UKZN Delegate Joins Global Conversation on Student Affairs and Services
UKZN’s College of Health Science’s Manager: Student Support Services, Dr Saloschini Pillay, attended a Global Summit on Student Affairs and Services in Rome.
Pillay was one of 60 selected senior student affairs and services staff members from 37 countries across the developed and developing world who represented six continents to formalise key goals and strategies to address critical challenges for Higher Education worldwide.
Pillay is the President of the Southern African Federation of Student Affairs and Services (SAFSAS) and was specially selected to ensure that the global conversation on student affairs and services included African voices.
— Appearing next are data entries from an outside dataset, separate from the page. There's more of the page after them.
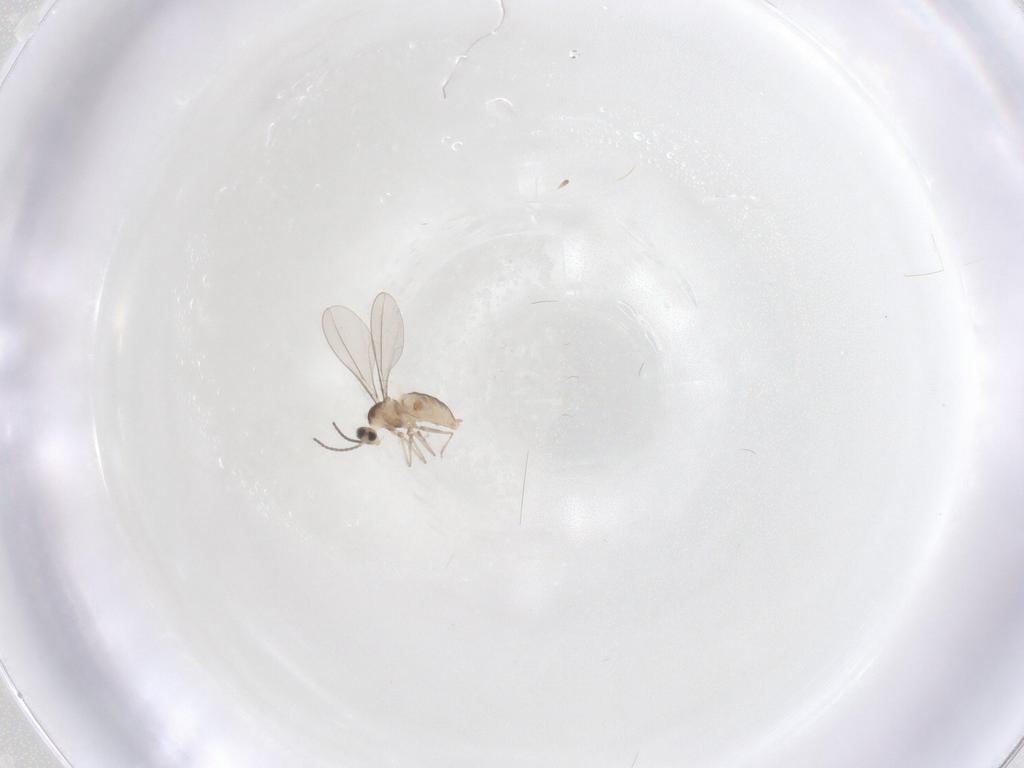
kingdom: Animalia
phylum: Arthropoda
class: Insecta
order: Diptera
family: Cecidomyiidae
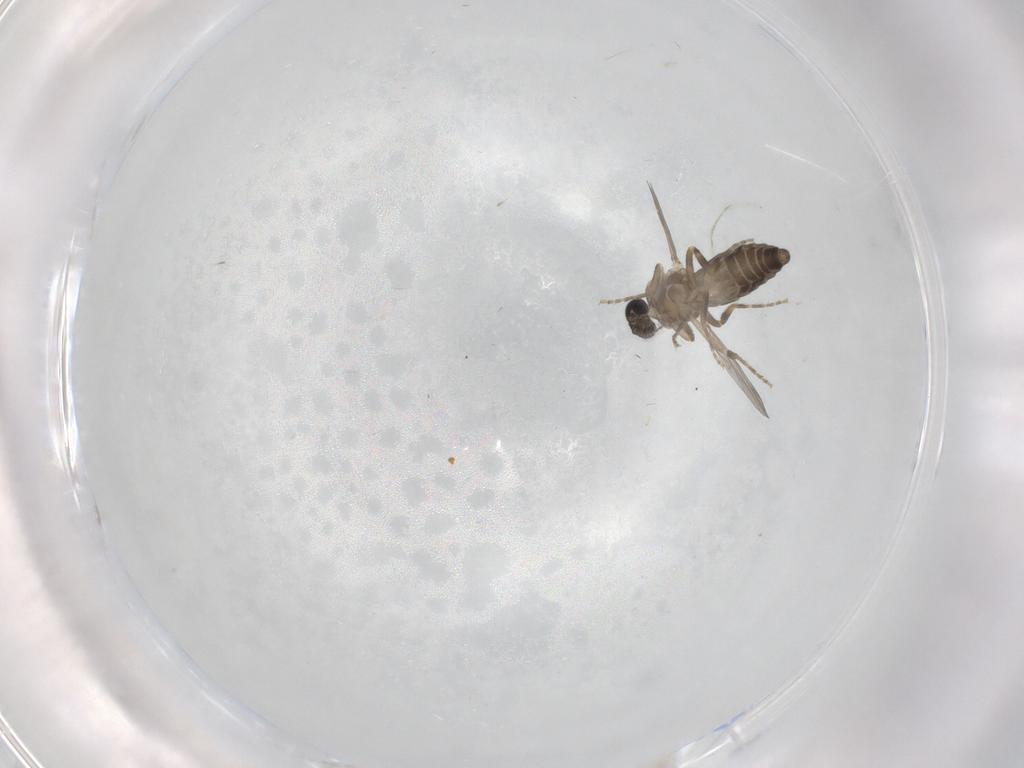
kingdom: Animalia
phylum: Arthropoda
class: Insecta
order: Diptera
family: Ceratopogonidae
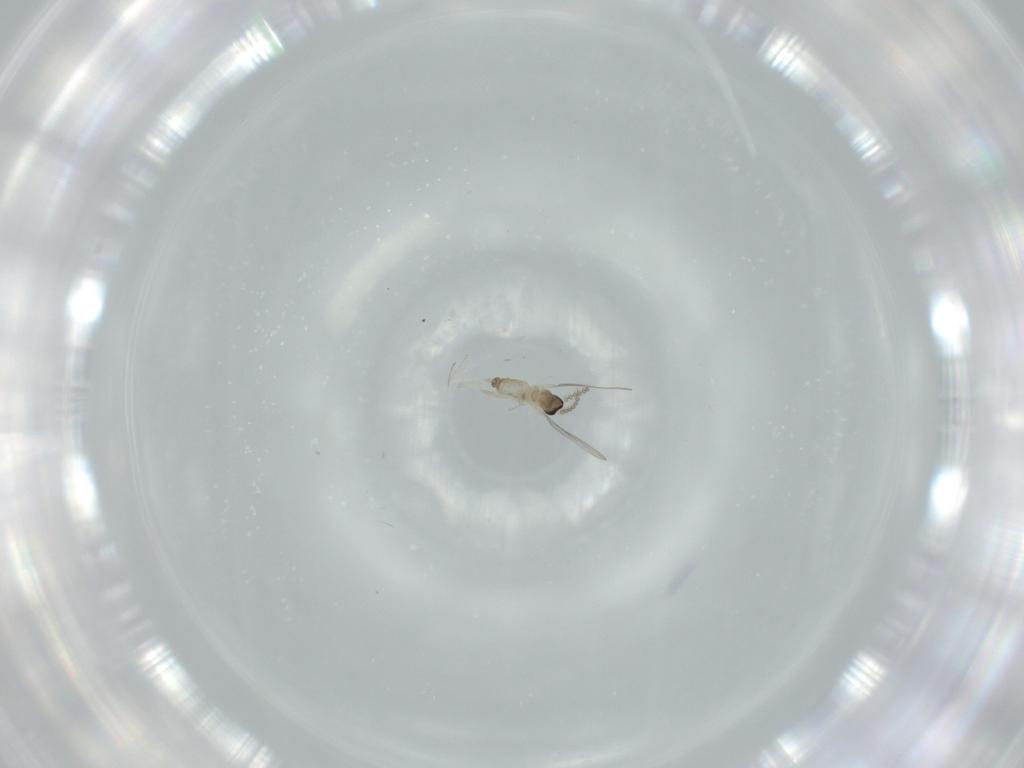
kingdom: Animalia
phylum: Arthropoda
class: Insecta
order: Diptera
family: Cecidomyiidae
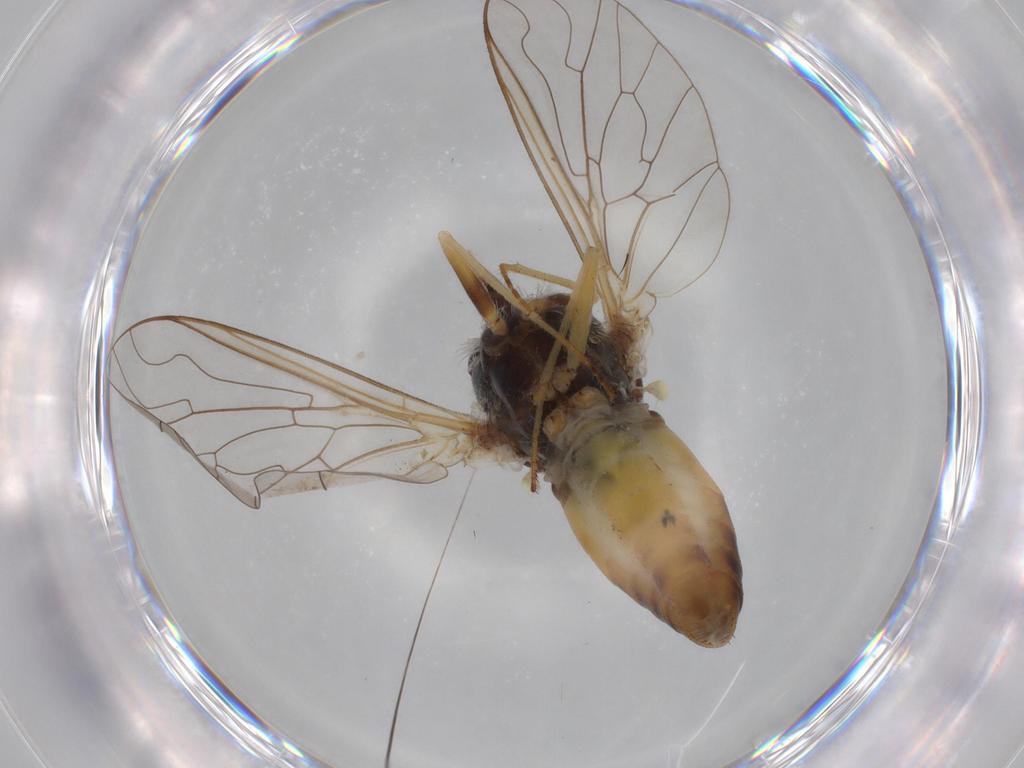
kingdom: Animalia
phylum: Arthropoda
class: Insecta
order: Diptera
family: Bombyliidae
Reflecting on the Summit, she said: ‘Student affairs and services in the Higher Education sector are poised to play a key role in shifting the attention of universities towards developing responsible and responsive global citizens.’
The Summit was held to initiate high-profile debate on how student affairs and services can promote access, inclusion and integration, support and development and employability.
The issue of soft skills and civic engagement for employability was the main topic of Rethinking Education, which is an initiative launched by the European Commission to encourage student affairs and Higher Education to take measures to ensure that young people’s development is articulated into their civil lives and labour markets.
Mr Jigar Patel, Principal of McKinsey & Co in the United Kingdom, presented the EU report titled: “Education to Employment, Getting Europe’s Youth into Work”.
The McKinsey report is one of the most important cross-national studies on Higher Education’s relationship with employment and is based on rigorous research that involved more than 8 000 participants in eight countries. It also highlights the articulation gap between Higher Education and the labour market providing suggestions for closing the gap.
President of EUCA-European University College Association, Professor Gianluca Giovannucci, said: ‘The years at university are fundamental for academic engagement but are also the time when young people can best develop all the complementary competencies needed to meet the challenges of living an active civil life and making contributions to the national and global economy.’